The American healthcare system has begun to embrace strategies to improve safety, and the obstetrical community has been put on notice due to steadily increasing rates of severe obstetrical complications. Given that childbirth is the number one reason for hospitalization in the U.S., at over 4 million births per year, determining a strategy to address this increasing morbidity has become paramount. Improved neonatal outcome as a result of successful regionalization of neonatal intensive care has prompted policy makers to examine the feasibility of creating obstetrical levels of care in parallel to these neonatal levels, so that mothers with high-risk pregnancies could deliver at hospitals with the appropriate resources, e.g. the availability of sub-specialists, specialty intensive care units, blood banking services, and diagnostic imaging equipment to optimize outcomes and limit maternal morbidity. Here, we propose the following specific aims:
Specific Aim 1) Using guidelines for perinatal services generated by professional organizations as a foundation for creating hospital levels of obstetrical care, we will describe these levels of obstetrical care as they currently exist in California's childbirth hospitals;
Specific Aim 2) We will test whether the obstetrical levels of care identified in Aim 1 are associated with improved maternal and newborn outcomes for deliveries in various risk groups, and to determine if additional hospital characteristics, staffing and practice patterns may contribute to these differences;
and Specific Aim 3) We will quantify the amount of maternal and neonatal morbidity that might be preventable if deliveries were carried out a) at hospitals with the optimal level of care for the specific group, and b) at hospitals with the optimal combination of both levels of care and clinica practice patterns. We theorize that improvements may not only be related to obstetrical levels of care, but likely will also include hospital policies and practices, staffing availability, performace improvement activities, and staff educational programs. Utilizing survey of California childbirth hospitals regarding their facilities, resources, policies, and practices, and a database linking al hospital discharge data for mothers and newborns, the research team will employ its previously developed qualitative and quantitative methodologies to identify hospital characteristics associated with obstetrical levels of care, to measure obstetrical outcomes, and to characterize the policies and practice patterns associated with these obstetrical outcomes. Our intention is that these data would assist the obstetrical and public health communities in determining whether there is evidence that improvement in maternal outcomes might be expected from establishing regional obstetrical levels of care vs. developing more accessible, standardized institutional specific guidelines and resources and/or more effective benchmarking strategies.

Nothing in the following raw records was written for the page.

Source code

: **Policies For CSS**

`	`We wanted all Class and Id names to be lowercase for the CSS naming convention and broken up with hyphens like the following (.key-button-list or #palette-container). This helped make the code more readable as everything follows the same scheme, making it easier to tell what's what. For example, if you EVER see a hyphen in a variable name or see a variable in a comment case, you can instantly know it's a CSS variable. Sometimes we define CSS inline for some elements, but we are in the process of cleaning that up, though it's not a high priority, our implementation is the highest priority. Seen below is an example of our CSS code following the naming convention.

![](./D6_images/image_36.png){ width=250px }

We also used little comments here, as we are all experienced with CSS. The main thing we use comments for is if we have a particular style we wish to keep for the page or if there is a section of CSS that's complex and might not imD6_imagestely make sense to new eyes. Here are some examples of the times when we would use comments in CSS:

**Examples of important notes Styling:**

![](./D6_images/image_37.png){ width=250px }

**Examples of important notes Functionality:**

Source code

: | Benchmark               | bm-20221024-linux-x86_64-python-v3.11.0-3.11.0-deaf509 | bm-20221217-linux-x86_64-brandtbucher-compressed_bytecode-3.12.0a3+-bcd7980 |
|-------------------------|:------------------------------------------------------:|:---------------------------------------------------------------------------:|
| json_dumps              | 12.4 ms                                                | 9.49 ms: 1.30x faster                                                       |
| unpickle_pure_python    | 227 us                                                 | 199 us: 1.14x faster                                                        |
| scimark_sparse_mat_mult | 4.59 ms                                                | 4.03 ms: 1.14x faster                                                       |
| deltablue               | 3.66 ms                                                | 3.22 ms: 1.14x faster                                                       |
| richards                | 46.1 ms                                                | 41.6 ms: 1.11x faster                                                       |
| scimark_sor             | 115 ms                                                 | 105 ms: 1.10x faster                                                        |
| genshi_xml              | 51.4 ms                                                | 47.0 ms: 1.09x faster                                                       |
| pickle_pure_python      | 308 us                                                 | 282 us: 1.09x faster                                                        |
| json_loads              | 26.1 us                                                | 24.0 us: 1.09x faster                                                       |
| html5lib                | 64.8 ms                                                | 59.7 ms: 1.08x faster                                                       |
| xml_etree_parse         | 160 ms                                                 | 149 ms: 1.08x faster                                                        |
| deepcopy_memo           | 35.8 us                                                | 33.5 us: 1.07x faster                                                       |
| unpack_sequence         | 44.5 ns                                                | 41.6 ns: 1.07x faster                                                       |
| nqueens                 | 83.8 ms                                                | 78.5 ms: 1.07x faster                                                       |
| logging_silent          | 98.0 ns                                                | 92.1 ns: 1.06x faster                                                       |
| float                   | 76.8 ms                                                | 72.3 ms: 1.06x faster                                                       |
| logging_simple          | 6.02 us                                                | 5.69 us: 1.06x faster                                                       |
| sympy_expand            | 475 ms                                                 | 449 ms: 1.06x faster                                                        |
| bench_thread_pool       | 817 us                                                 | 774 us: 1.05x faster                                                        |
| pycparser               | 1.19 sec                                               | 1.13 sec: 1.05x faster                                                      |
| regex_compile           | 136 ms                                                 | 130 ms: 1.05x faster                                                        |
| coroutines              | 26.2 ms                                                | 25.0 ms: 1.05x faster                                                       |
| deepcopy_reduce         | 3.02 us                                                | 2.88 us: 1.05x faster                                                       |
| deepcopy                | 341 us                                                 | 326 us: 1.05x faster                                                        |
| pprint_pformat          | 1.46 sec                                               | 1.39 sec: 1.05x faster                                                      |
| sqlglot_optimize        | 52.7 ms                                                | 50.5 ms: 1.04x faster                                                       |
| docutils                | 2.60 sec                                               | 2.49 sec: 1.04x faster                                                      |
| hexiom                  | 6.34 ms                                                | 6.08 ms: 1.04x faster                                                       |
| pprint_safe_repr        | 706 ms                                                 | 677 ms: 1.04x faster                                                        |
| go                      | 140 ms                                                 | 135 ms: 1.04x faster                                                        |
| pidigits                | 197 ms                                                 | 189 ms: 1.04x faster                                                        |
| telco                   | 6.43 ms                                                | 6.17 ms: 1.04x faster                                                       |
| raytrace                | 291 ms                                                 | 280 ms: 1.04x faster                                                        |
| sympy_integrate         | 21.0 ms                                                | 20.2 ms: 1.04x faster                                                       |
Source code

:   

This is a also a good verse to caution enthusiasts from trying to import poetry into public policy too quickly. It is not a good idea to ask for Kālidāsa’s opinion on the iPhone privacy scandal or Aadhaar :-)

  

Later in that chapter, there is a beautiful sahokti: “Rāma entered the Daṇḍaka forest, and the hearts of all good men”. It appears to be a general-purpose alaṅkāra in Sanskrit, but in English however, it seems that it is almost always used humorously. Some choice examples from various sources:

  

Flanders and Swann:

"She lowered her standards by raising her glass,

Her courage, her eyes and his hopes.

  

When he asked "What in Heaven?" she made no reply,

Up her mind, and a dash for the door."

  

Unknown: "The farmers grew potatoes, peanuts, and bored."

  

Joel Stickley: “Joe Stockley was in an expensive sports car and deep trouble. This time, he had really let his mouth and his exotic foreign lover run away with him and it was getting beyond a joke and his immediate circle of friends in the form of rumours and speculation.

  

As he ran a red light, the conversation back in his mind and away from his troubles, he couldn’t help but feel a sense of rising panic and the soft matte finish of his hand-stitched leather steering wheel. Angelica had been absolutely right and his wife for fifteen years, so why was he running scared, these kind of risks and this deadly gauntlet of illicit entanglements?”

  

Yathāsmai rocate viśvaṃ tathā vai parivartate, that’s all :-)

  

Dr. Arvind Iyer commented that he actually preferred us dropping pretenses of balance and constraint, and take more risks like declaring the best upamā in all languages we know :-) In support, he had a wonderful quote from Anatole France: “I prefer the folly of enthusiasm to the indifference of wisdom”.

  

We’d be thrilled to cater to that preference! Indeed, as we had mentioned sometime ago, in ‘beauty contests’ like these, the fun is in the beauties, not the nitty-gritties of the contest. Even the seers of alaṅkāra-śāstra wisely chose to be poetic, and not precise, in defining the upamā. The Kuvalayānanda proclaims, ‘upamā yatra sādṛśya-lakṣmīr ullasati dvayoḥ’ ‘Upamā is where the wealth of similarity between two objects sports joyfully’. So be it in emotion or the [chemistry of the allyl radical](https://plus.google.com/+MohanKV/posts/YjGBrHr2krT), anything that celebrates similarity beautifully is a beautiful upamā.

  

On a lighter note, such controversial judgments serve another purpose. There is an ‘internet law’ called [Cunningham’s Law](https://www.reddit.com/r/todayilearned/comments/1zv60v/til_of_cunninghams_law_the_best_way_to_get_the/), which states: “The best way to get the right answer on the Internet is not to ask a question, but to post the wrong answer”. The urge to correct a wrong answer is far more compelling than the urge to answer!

We propose an original methodological approach to determine whether regionalization of obstetrical care has the potential to impact steadily rising rates of maternal morbidity and mortality. Using guidelines for perinatal services generated by professional organizations as a foundation for creating hospital levels of obstetrical care, we wil conduct a survey to determine the distribution of these levels (and services) among California hospitals. We will link this survey information to maternal and neonatal hospital discharge data and state vital statistics data to determine whether regionalization has the potential to improve outcomes for pregnancies in various risk groups.